Dans ce document, elle n’a fait que reformuler, avec un argumentaire actualisé, sa recommandation de juin 2018, d’ouvrir sans tarder les négociations d’adhésion avec la Macédoine du Nord et l’Albanie, recommandation que le Conseil n’a pas suivie puisqu’il promettait leur démarrage en juin 2019. Lors de sa dernière réunion, le Conseil a décidé de reporter sa décision à octobre (EUROPE 12277/6), arguant du peu de temps disponible pour analyser les rapports et laissant au Bundestag la maîtrise du tempo…
Ceci appelle trois remarques. L’Union perd une partie de sa crédibilité auprès des gouvernants balkaniques et de leurs opinions publiques, tout en désavouant partiellement la Commission. On se demande si certains n’entretiendraient pas, à dessein, au sein des populations de l’UE, l’idée – fausse – que l’ouverture de négociations implique automatiquement, voire immédiatement, une adhésion. Enfin, maquillant leur volonté de freinage, d’aucuns arguent que l’approfondissement de l’Union est plus urgent que son élargissement, ou même que les deux sont incompatibles.

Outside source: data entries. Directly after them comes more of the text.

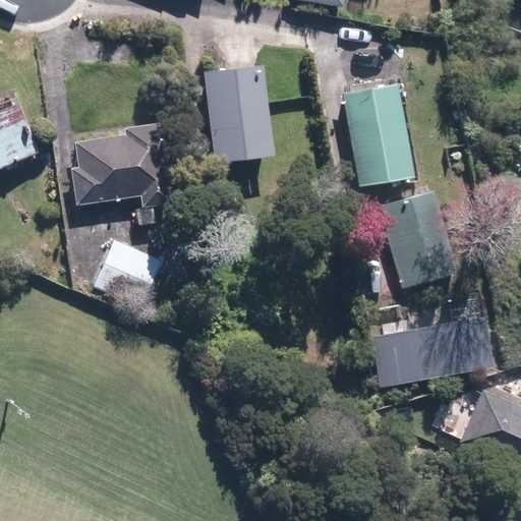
[(262,61),(203,69),(216,161),(275,153),(262,61)]
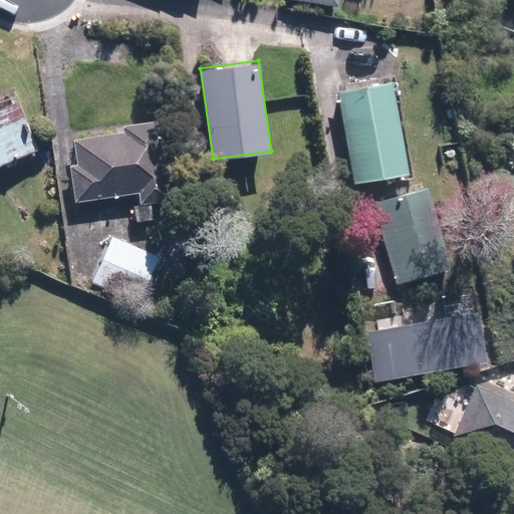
[(396,79),(337,90),(354,184),(414,173),(396,79)]
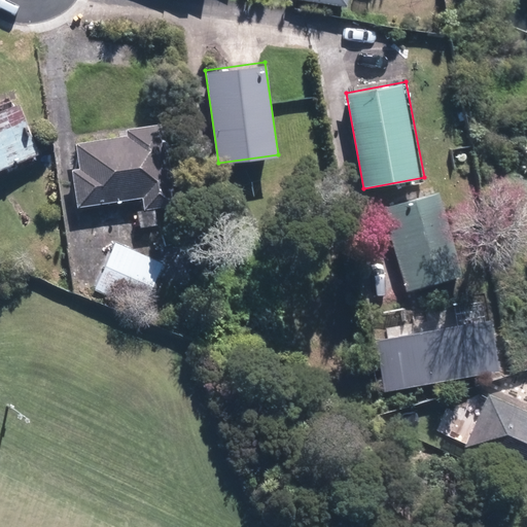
[(23,103),(0,110),(0,168),(41,153),(23,103)]
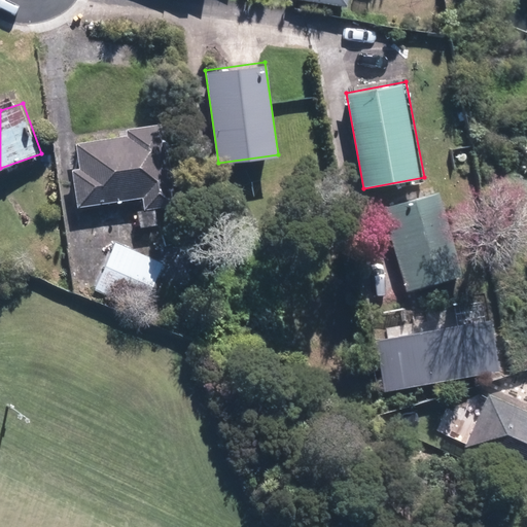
[(166,136),(164,121),(132,126),(133,133),(78,140),(82,169),(72,170),(76,207),(142,199),(143,208),(173,205),(169,169),(162,170),(157,137),(166,136)]
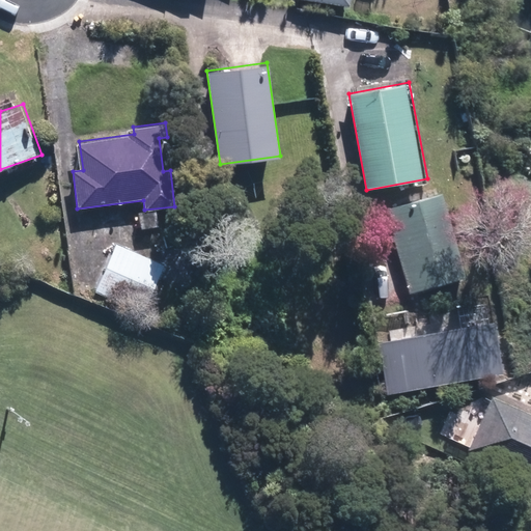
[(440,192),(384,210),(410,292),(466,275),(440,192)]
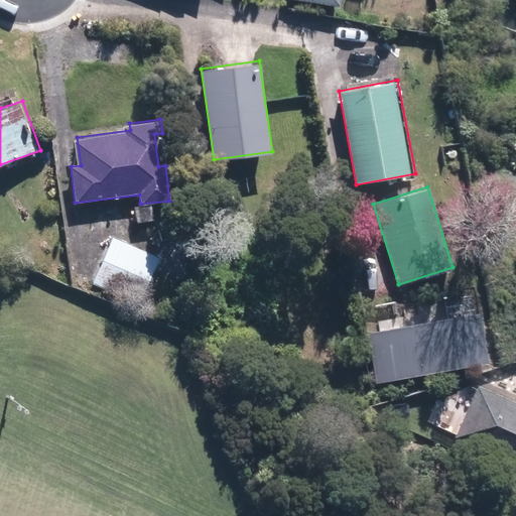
[(161,254),(114,234),(93,282),(141,302),(161,254)]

Là encore, l’Histoire nous éclaire. Durant les années 1980-90, les trois élargissements successifs, impliquant six pays importants, n’ont pas empêché un approfondissement majeur (Acte Unique européen, Traité d’Union européenne, doublement des fonds structurels, nouvelles compétences communautaires, réalisation du marché unique et marche vers l’union monétaire). Au début de ce siècle, les nombreux futurs adhérents avaient tous assimilé, outre l’acquis, le traité constitutionnel et l’engagement d’adopter l’euro.
Si les vingt-sept gouvernements se ressaisissent, le compromis consistera sans doute à découpler la Macédoine du Nord et l’Albanie, en ouvrant les négociations à la première et en les différant pour la seconde, qui suscite le plus de réticences. Parallèlement, il serait judicieux d’accélérer les travaux (32 chapitres ouverts sur 35), avec le Monténégro, qui utilise déjà l’euro.
À défaut d’envoyer un signal positif sérieux auprès des six pays aspirant à rejoindre l’Union, non seulement celle-ci perdrait une part de son crédit politique, mais elle démotiverait les efforts en cours chez chacun, encouragerait indirectement les forces antidémocratiques et nationalistes locales et donnerait plus de marge aux puissances tierces pour manœuvrer dans la région. Tel sera le coût historique de l’attentisme.